Courtesy The Wellman Center for Photomedicine
Dr. John A. Parrish (left) congratulates Dr. R. Rox Anderson on being recognized for his contributions to dermatology during a meeting of the American Society for Laser Medicine and Surgery.
What was the initial genesis for your idea of selective photothermolysis?
I was interested in going to medical school and working with Dr. Fitzpatrick and Dr. Parrish on things related to light. They were mostly interested in PUVA and UVB; it was the heyday of modern phototherapy. I attended a lecture at the Beth Israel Hospital in Boston given by a plastic surgeon, Dr. Joel Mark Noe. He was talking about using lasers to treat port-wine stains in children. The gist of the talk was that argon lasers were being used, and that the results were sometimes decent, but not great. Often children would have burn scars after the treatment. Dr. Noe was talking about how you had to choose the color of the wavelength of the laser to be absorbed by hemoglobin, but he wasn’t talking about what happens to the heat once it’s created. My background in physics led me to recognize that he wasn’t capturing the full picture. Selective disruption of a target in the skin by light is half of the story. The confinement of heat in the target is the other half of the story. Literally on a bus on the way home from that lecture to my apartment in Cambridge, I hatched the idea for selective photothermolysis and wrote down some equations. I also wrote down the ideal wavelength region, how much energy was needed, and what the pulse duration would have to be like to damage target vessels that small. I showed John Parrish what I had written. He took me seriously and said, “Let’s see if we can find a light source that can accomplish this.” We traveled around the country looking at various lasers, but we wound up building the first pulsed dye laser for treating port-wine stains. To me, the surprise was that we didn’t kill the skin. If you treat an area of skin with a laser and hurt all the blood vessels, you think, “Wait a minute. Are we going to kill the skin because it has no blood supply?” The questions of the day were so basic, and we just got lucky. It took 6-8 years before we ramped up the clinical studies showing efficacy and safety of this technology.

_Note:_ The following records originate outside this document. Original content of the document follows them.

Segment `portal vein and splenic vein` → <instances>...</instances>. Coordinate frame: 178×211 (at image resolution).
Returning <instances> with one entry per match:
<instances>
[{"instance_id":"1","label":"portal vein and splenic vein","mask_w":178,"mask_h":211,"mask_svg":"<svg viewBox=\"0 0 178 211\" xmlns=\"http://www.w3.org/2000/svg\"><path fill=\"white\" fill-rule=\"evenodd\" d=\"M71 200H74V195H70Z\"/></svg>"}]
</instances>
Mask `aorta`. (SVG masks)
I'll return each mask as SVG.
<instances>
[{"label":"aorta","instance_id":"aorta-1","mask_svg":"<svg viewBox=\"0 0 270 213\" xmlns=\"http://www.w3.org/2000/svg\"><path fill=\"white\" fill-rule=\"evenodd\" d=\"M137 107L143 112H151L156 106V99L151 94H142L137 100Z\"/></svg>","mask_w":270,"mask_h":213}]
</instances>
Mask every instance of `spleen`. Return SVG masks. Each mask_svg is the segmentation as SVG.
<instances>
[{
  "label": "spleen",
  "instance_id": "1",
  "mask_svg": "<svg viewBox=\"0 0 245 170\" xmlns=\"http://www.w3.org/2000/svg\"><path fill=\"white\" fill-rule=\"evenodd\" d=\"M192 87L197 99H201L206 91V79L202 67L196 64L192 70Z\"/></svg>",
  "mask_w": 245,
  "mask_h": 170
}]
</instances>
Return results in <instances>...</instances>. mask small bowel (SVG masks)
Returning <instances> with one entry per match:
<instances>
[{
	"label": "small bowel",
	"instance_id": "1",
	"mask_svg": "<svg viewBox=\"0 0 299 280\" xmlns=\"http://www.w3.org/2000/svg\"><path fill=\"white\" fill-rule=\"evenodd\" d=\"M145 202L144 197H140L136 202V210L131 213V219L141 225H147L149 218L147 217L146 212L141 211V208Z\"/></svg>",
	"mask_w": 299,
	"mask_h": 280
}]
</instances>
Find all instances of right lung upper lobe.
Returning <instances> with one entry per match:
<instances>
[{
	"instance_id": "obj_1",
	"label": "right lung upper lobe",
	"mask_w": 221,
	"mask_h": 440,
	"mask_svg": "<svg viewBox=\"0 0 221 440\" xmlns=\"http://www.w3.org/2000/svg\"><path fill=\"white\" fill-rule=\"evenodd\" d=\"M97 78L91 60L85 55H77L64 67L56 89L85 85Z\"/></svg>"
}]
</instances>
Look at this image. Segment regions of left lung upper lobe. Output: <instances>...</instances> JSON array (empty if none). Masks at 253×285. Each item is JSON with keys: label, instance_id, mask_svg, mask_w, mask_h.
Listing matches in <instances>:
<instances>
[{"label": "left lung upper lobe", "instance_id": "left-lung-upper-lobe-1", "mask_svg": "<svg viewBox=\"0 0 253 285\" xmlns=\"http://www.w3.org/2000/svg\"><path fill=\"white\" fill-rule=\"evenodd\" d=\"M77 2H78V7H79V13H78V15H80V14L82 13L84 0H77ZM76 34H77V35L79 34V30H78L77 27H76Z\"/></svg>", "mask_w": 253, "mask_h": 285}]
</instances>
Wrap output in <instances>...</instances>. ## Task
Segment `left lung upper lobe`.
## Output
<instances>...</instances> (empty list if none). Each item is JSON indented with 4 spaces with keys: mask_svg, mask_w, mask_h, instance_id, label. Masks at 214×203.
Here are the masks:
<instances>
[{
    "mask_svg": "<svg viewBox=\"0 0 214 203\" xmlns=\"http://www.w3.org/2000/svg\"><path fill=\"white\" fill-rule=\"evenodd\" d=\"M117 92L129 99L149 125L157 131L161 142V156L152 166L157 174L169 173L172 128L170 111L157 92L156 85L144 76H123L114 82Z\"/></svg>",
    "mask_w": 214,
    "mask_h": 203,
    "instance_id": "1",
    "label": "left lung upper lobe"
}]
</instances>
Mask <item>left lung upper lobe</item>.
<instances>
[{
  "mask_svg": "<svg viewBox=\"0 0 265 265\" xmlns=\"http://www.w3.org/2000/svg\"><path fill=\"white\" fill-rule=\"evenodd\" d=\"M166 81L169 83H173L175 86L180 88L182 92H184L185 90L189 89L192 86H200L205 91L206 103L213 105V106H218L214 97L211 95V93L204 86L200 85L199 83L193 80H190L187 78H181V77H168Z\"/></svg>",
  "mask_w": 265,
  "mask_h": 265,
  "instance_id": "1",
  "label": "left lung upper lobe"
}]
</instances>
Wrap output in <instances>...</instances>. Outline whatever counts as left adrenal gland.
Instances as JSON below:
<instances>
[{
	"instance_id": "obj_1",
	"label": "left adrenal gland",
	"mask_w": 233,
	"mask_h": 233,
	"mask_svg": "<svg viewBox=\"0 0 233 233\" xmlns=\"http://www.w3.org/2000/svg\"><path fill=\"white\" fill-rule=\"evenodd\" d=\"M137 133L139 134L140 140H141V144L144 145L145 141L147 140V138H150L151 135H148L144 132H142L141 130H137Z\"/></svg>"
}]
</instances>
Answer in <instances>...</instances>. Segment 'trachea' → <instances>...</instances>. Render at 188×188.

I presume that you experimented on your own skin while developing some of the nonscarring laser treatments now widely used in dermatology. What “war story” stands out to you most from that part of your work?
I’m right handed, so I’d grab a laser with my right hand and treat my left arm, so that arm sports a bit of history. In 1994, while working with Dr. Melanie Grossman on the development of laser hair removal, I used a ruby laser to self-treat a patch of hair on my left arm. I still have the world’s oldest laser-induced bald spot on that arm. It’s been 26 years now. I still look at it and count the hairs, because one of the big questions is, is laser hair removal permanent? In all these years I have grown two hairs.